Darcy tomó aire sorprendido. ¿Cómo se atrevía aquella mujer a subestimarlo de esa manera? ¡Que no estaba en su poder! Darcy se acercó a la dama, que parecía pequeña al estar sentada.
—Entonces, señora, debo preguntar de qué «poder» se valió usted para descender hasta las profundas penas de mi hermana y sacarla de allí —replicó Darcy con voz seca y los labios torcidos en una mueca sarcástica—. ¿Acaso debo esperar encontrar amuletos y pociones entre los sombreros y los bolsos de la señorita Darcy?
La señora Annesley abrió brevemente los ojos al oír el tono de sus palabras, pero no perdió la compostura. Le devolvió la mirada de forma directa, sin ser descortés.
—No, señor, no encontrará ninguna de esas cosas —contestó con voz firme—. El corazón humano no se puede dominar con tanta facilidad. Los hechizos y los encantos no pueden hacerlo cambiar de dirección.
La cara de Darcy se ensombreció y frunció el ceño con contrariedad.
—¿Usted se refiere a sus sentimientos por… —dudó un momento y luego escupió las palabras—: el hombre que la sedujo?
La dama ni siquiera se inmutó al oír la franqueza de Darcy, pero le respondió con la misma moneda.
—No, señor Darcy, no me refiero a eso. La melancolía de la señorita Darcy nunca tuvo nada que ver con la pena de amor que le causó ese hombre. Cuando usted los encontró en Ramsgate y se enfrentó al señor Wickham, la señorita Darcy vio la verdadera naturaleza del carácter de ese hombre. Ella no ha pasado todos estos meses lamentando su pérdida.
Mientras la señora Annesley hablaba, Darcy volvió a sentarse en la silla del escritorio, con los labios apretados en una mueca de disgusto.
—Usted ha hablado de cuáles no eran los pensamientos de la señorita Darcy. En lo que a eso concierne, me siento aliviado. Pero aún no me ha dicho cuáles eran esos pensamientos, o qué hizo para ponerles remedio. Vamos, señora Annesley —insistió Darcy con arrogancia—, necesito respuestas.
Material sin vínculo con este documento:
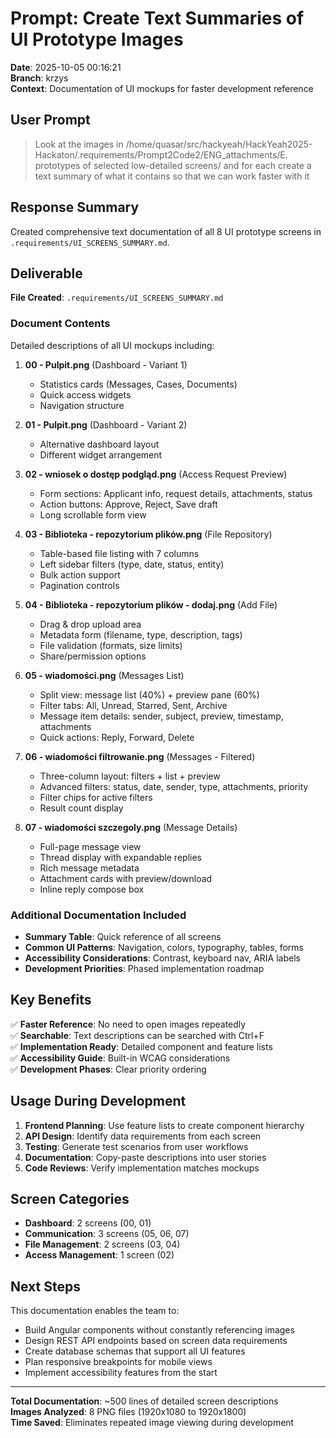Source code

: # Prompt: Create Text Summaries of UI Prototype Images

**Date**: 2025-10-05 00:16:21  
**Branch**: krzys  
**Context**: Documentation of UI mockups for faster development reference

## User Prompt

> Look at the images in /home/quasar/src/hackyeah/HackYeah2025-Hackaton/.requirements/Prompt2Code2/ENG_attachments/E. prototypes of selected low-detailed screens/ and for each create a text summary of what it contains so that we can work faster with it

## Response Summary

Created comprehensive text documentation of all 8 UI prototype screens in `.requirements/UI_SCREENS_SUMMARY.md`.

## Deliverable

**File Created**: `.requirements/UI_SCREENS_SUMMARY.md`

### Document Contents

Detailed descriptions of all UI mockups including:

1. **00 - Pulpit.png** (Dashboard - Variant 1)
   - Statistics cards (Messages, Cases, Documents)
   - Quick access widgets
   - Navigation structure

2. **01 - Pulpit.png** (Dashboard - Variant 2)
   - Alternative dashboard layout
   - Different widget arrangement

3. **02 - wniosek o dostęp podgląd.png** (Access Request Preview)
   - Form sections: Applicant info, request details, attachments, status
   - Action buttons: Approve, Reject, Save draft
   - Long scrollable form view

4. **03 - Biblioteka - repozytorium plików.png** (File Repository)
   - Table-based file listing with 7 columns
   - Left sidebar filters (type, date, status, entity)
   - Bulk action support
   - Pagination controls

5. **04 - Biblioteka - repozytorium plików - dodaj.png** (Add File)
   - Drag & drop upload area
   - Metadata form (filename, type, description, tags)
   - File validation (formats, size limits)
   - Share/permission options

6. **05 - wiadomości.png** (Messages List)
   - Split view: message list (40%) + preview pane (60%)
   - Filter tabs: All, Unread, Starred, Sent, Archive
   - Message item details: sender, subject, preview, timestamp, attachments
   - Quick actions: Reply, Forward, Delete

7. **06 - wiadomości filtrowanie.png** (Messages - Filtered)
   - Three-column layout: filters + list + preview
   - Advanced filters: status, date, sender, type, attachments, priority
   - Filter chips for active filters
   - Result count display

8. **07 - wiadomości szczegoly.png** (Message Details)
   - Full-page message view
   - Thread display with expandable replies
   - Rich message metadata
   - Attachment cards with preview/download
   - Inline reply compose box

### Additional Documentation Included

- **Summary Table**: Quick reference of all screens
- **Common UI Patterns**: Navigation, colors, typography, tables, forms
- **Accessibility Considerations**: Contrast, keyboard nav, ARIA labels
- **Development Priorities**: Phased implementation roadmap

## Key Benefits

✅ **Faster Reference**: No need to open images repeatedly  
✅ **Searchable**: Text descriptions can be searched with Ctrl+F  
✅ **Implementation Ready**: Detailed component and feature lists  
✅ **Accessibility Guide**: Built-in WCAG considerations  
✅ **Development Phases**: Clear priority ordering  

## Usage During Development

1. **Frontend Planning**: Use feature lists to create component hierarchy
2. **API Design**: Identify data requirements from each screen
3. **Testing**: Generate test scenarios from user workflows
4. **Documentation**: Copy-paste descriptions into user stories
5. **Code Reviews**: Verify implementation matches mockups

## Screen Categories

- **Dashboard**: 2 screens (00, 01)
- **Communication**: 3 screens (05, 06, 07)
- **File Management**: 2 screens (03, 04)
- **Access Management**: 1 screen (02)

## Next Steps

This documentation enables the team to:
- Build Angular components without constantly referencing images
- Design REST API endpoints based on screen data requirements
- Create database schemas that support all UI features
- Plan responsive breakpoints for mobile views
- Implement accessibility features from the start

---

**Total Documentation**: ~500 lines of detailed screen descriptions  
**Images Analyzed**: 8 PNG files (1920x1080 to 1920x1800)  
**Time Saved**: Eliminates repeated image viewing during development
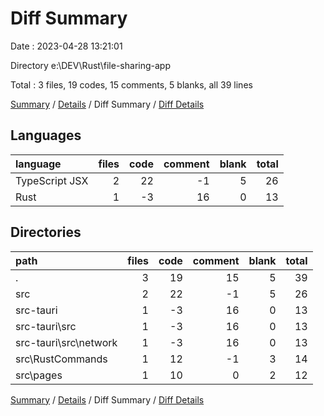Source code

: # Diff Summary

Date : 2023-04-28 13:21:01

Directory e:\\DEV\\Rust\\file-sharing-app

Total : 3 files,  19 codes, 15 comments, 5 blanks, all 39 lines

[Summary](results.md) / [Details](details.md) / Diff Summary / [Diff Details](diff-details.md)

## Languages
| language | files | code | comment | blank | total |
| :--- | ---: | ---: | ---: | ---: | ---: |
| TypeScript JSX | 2 | 22 | -1 | 5 | 26 |
| Rust | 1 | -3 | 16 | 0 | 13 |

## Directories
| path | files | code | comment | blank | total |
| :--- | ---: | ---: | ---: | ---: | ---: |
| . | 3 | 19 | 15 | 5 | 39 |
| src | 2 | 22 | -1 | 5 | 26 |
| src-tauri | 1 | -3 | 16 | 0 | 13 |
| src-tauri\\src | 1 | -3 | 16 | 0 | 13 |
| src-tauri\\src\\network | 1 | -3 | 16 | 0 | 13 |
| src\\RustCommands | 1 | 12 | -1 | 3 | 14 |
| src\\pages | 1 | 10 | 0 | 2 | 12 |

[Summary](results.md) / [Details](details.md) / Diff Summary / [Diff Details](diff-details.md)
Las cejas de la dama temblaron un poco al devolverle la mirada y apretó los labios como si estuviese considerando la posibilidad de no ceder a las exigencias de Darcy. Sorprendido por la actitud vacilante de la señora Annesley, de repente, Darcy tuvo dudas de que la mujer que tenía en frente estuviese dispuesta a cumplir sus deseos. Y junto a ese pensamiento surgió la convicción de que ese corazón alegre que había detectado antes bien podía latir sobre una estructura de acero.